In 1959, the first National Finals Rodeo (NFR) took place. War Paint competed at the NFR for the first and only time, where he was ridden twice. He helped Jim Tescher and Les Johnson finish 1–2 in the Average race. War Paint's career lasted almost two decades. He finished his career off with an almost 90 percent buck-off rate. "If they got past those first three or four jumps, they'd ride him once in a while", explained Bobby Christensen Jr. “He came out so high and came down so hard those first three jumps; not many of them got past those”.

==Retirement and death==
In 1966, at the Emerald Empire RoundUp, in Eugene, Oregon, War Paint bucked off Jim Botham. His owners had him unsaddled in the arena, and announced that he was retired. War Paint traveled 540,000 miles in his career. In his last season, he had 28 starts with 25 buck-offs.

War Paint lived into his 30s. In his retirement, the Christensen Brothers hauled him with the other horses when they took them to major rodeos to compete. Usually, it was rodeos like California Rodeo Salinas, St. Paul Rodeo, and Pendleton Round-Up. Both the fans and War Paint seemed to appreciate having their pictures taken together. When War Paint became very old and his health was declining, the stock contractors made the decision to euthanize him so he would not have to endure another hard winter. It was Kent Rothrock, a Pendleton rancher, who had the idea to have his body preserved.

##########

* _WORK INSTRUCTION A_:
Write out again, word for word, the entries from the line containing "0.50847, 0.00000, 0.67797" through the end of the entries, including both ends. Leave the pictures out of your answer.
* _WORK INSTRUCTION B_:
Continue the passage about War Paint from its last sentence.
The passage about War Paint and the entries are separate, unrelated material.

##########

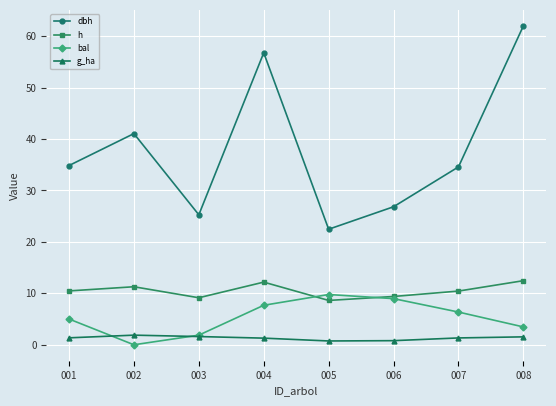

What is the difference between the second highest and second lowest values in the g_ha series?

0.8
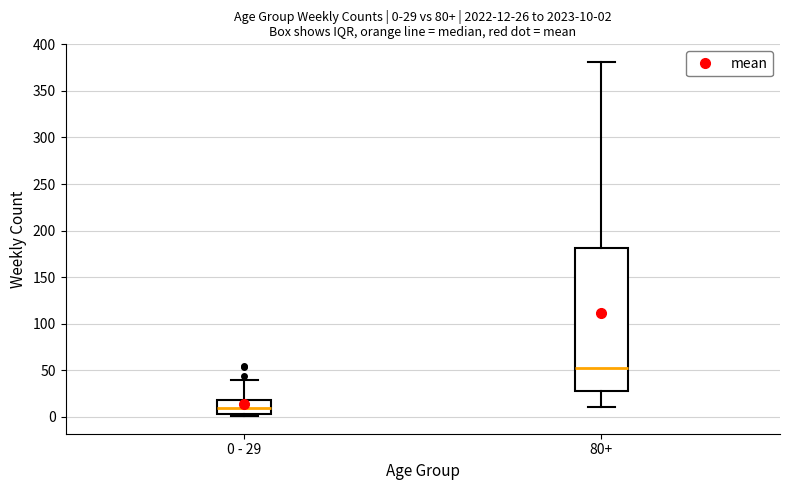

Which box is the tallest, from its lower edge to its upper edge?

80+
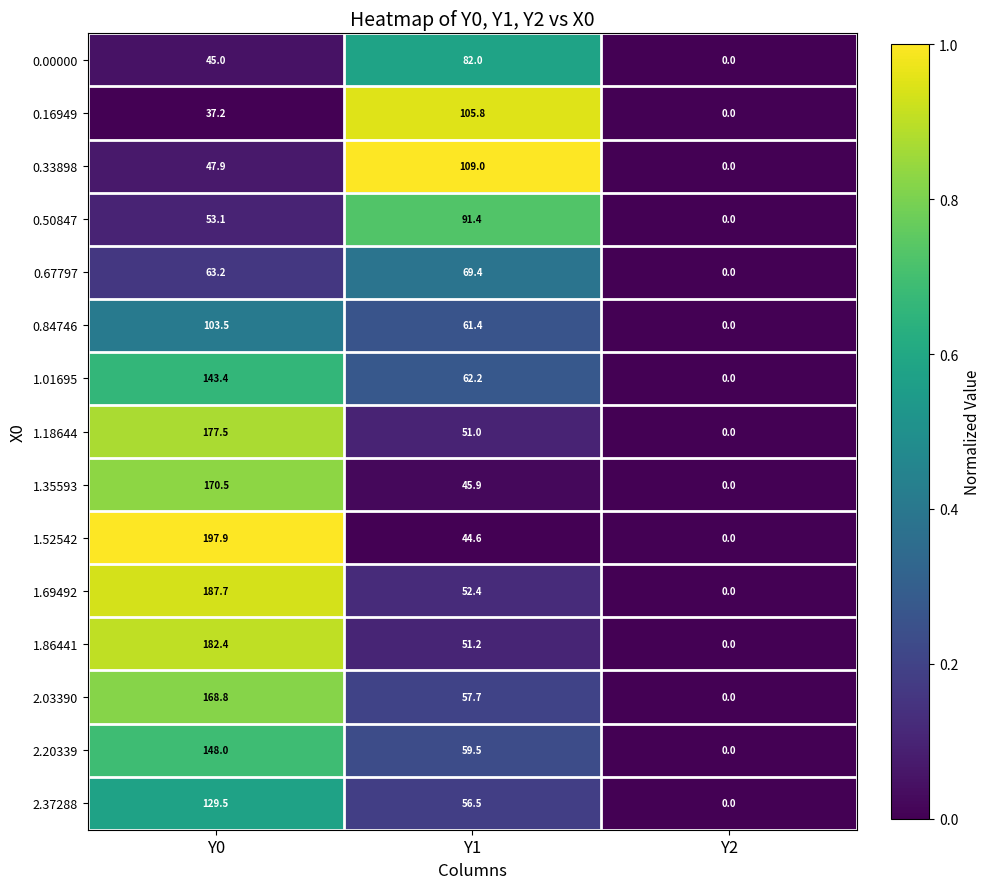

List the series in order of their peak value, highest first.

1.52542, 1.69492, 1.86441, 1.18644, 1.35593, 2.03390, 2.20339, 1.01695, 2.37288, 0.33898, 0.16949, 0.84746, 0.50847, 0.00000, 0.67797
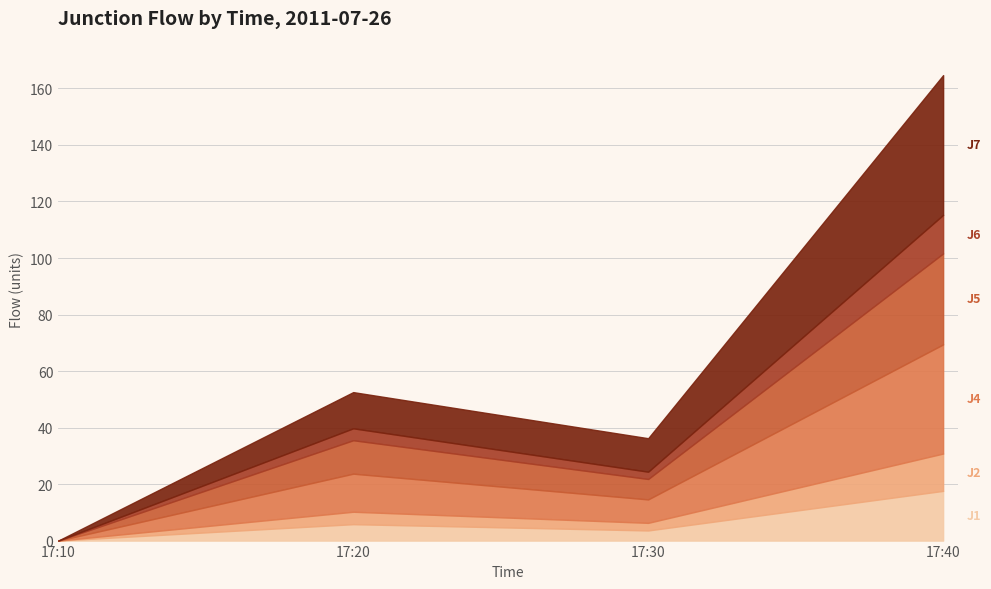

At how many categories does at least one series exceed 28?

1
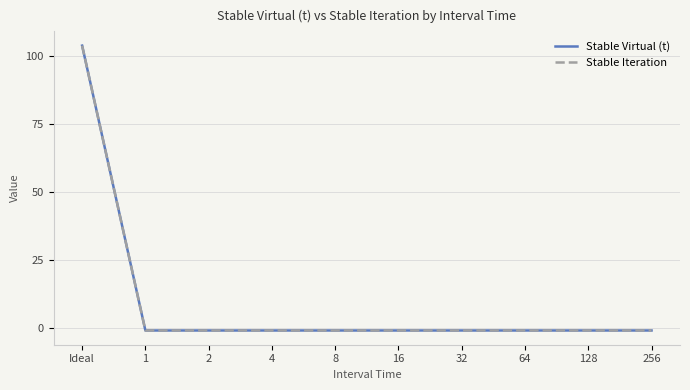

Is it true that Stable Iteration equals 58 at Ideal?

False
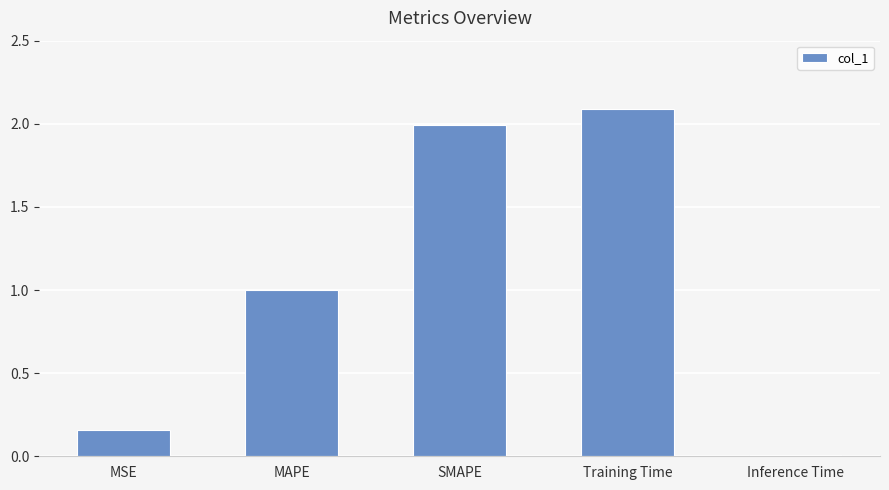

Which has a higher value, SMAPE or MSE?

SMAPE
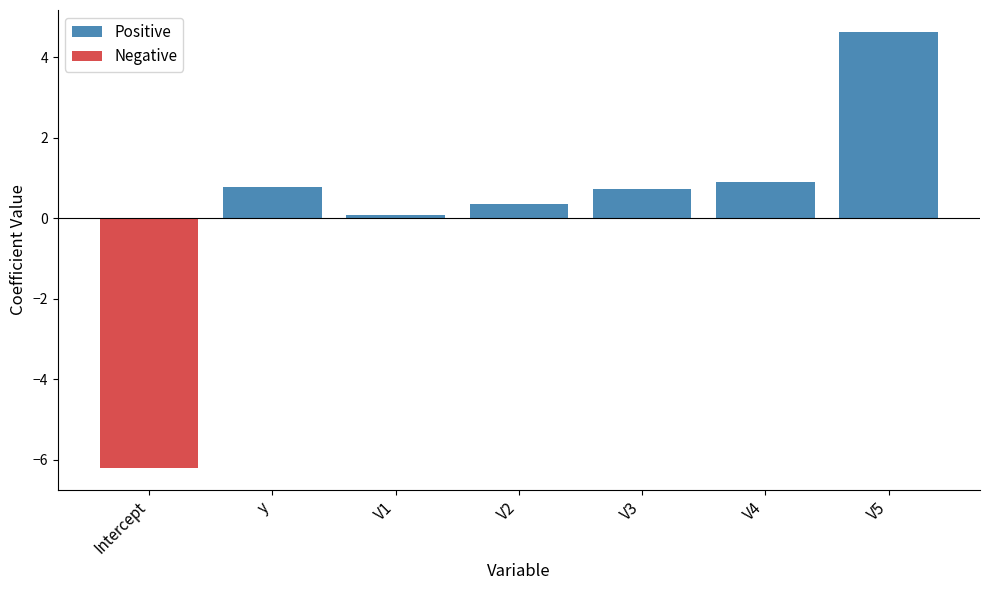

What is the highest value of the Positive series?

4.6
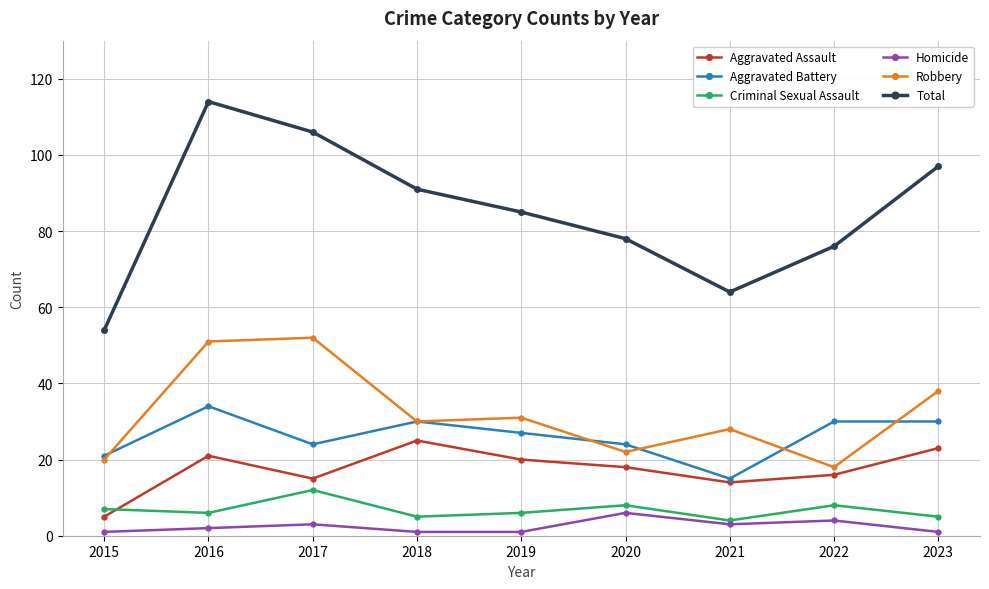

True or false: Aggravated Assault has more than 2 points higher than both neighbors.

False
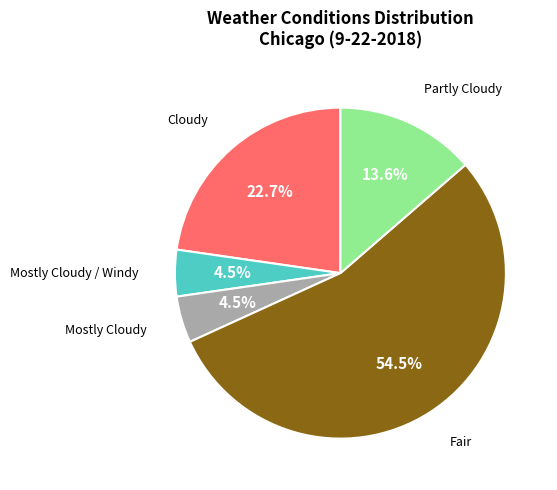

Which slice is the largest?

Fair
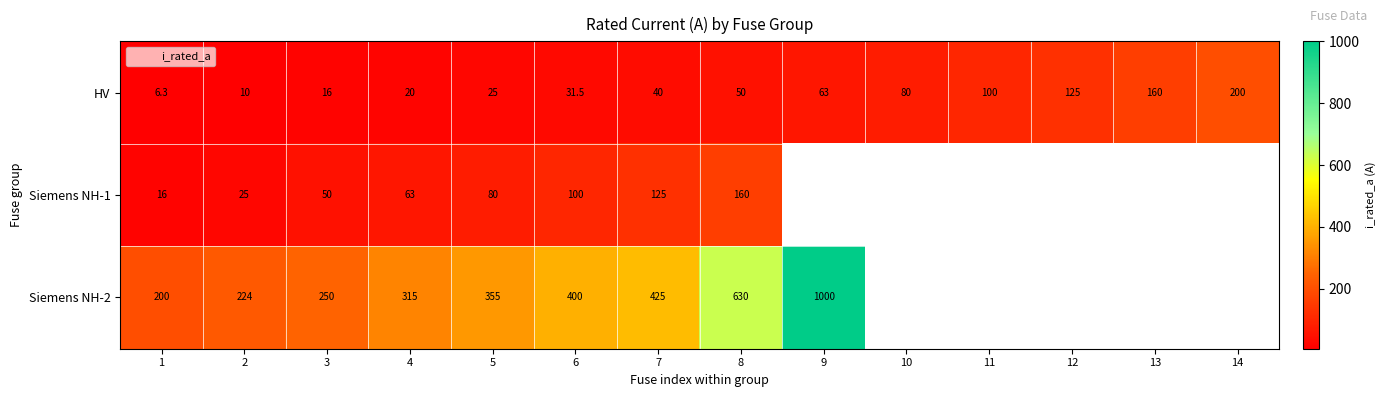

Count the number of categories in the chart.

14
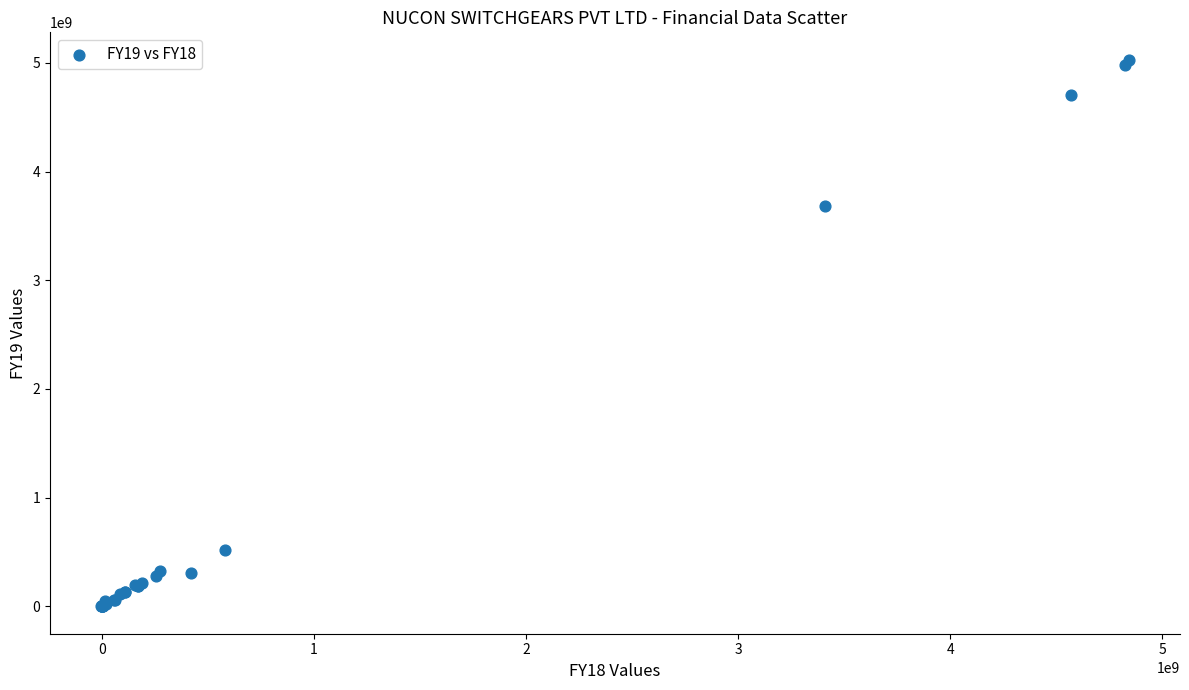

What Y value in the scatter plot is closest to 2514517057?

3682846030.0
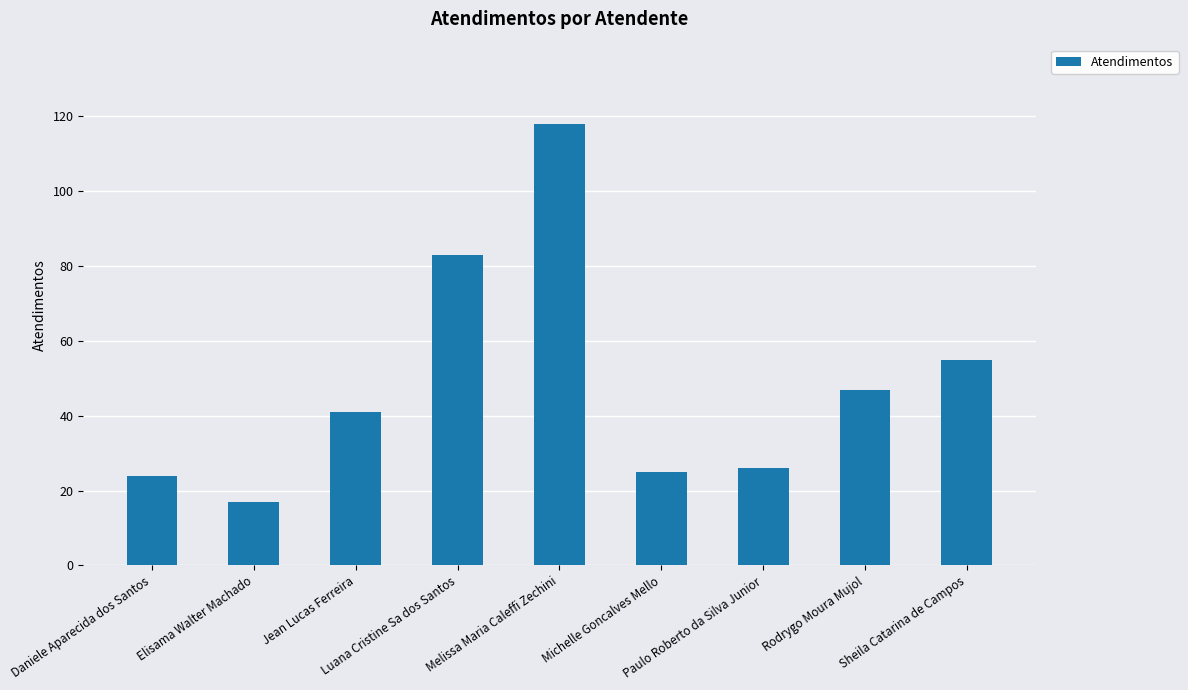

Which label corresponds to the smallest value in the chart?

Elisama Walter Machado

##########

* _WRITTEN RESPONSE A_:
1.52542, 1.69492, 1.86441, 1.18644, 1.35593, 2.03390, 2.20339, 1.01695, 2.37288, 0.33898, 0.16949, 0.84746, 0.50847, 0.00000, 0.67797

At how many categories does at least one series exceed 28?

1

Is it true that Stable Iteration equals 58 at Ideal?

False

Which has a higher value, SMAPE or MSE?

SMAPE

What is the highest value of the Positive series?

4.6

True or false: Aggravated Assault has more than 2 points higher than both neighbors.

False

Which slice is the largest?

Fair

Count the number of categories in the chart.

14

What Y value in the scatter plot is closest to 2514517057?

3682846030.0

Which label corresponds to the smallest value in the chart?

Elisama Walter Machado

* _WRITTEN RESPONSE B_:
War Paint died in October 1975. His owners accepted Rothrock's idea and had his body preserved by a taxidermist.

==Legacy==

War Paint's preserved body is on display at the museum in the Pendleton Round-Up and Happy Canyon Hall of Fame in Oregon. In 2019, the Idaho Rodeo Hall of Fame inducted War Paint. In 2011, the ProRodeo Hall of Fame inducted War Paint. In 2001, the Ellensburg Rodeo Hall of Fame inducted War Paint and in 1969, the Pendleton Round-Up and Happy Canyon Hall of Fame inducted War Paint.

War Paint bucked off 90 percent of his riders over a two decade career. He had a signature dive which occurred within his first three jumps. The handful of riders that did ride him figured out how to get past that dive. He was popular with many different rodeo personnel and fans. Announcers were partial to calling his name. He received fan mail from everywhere.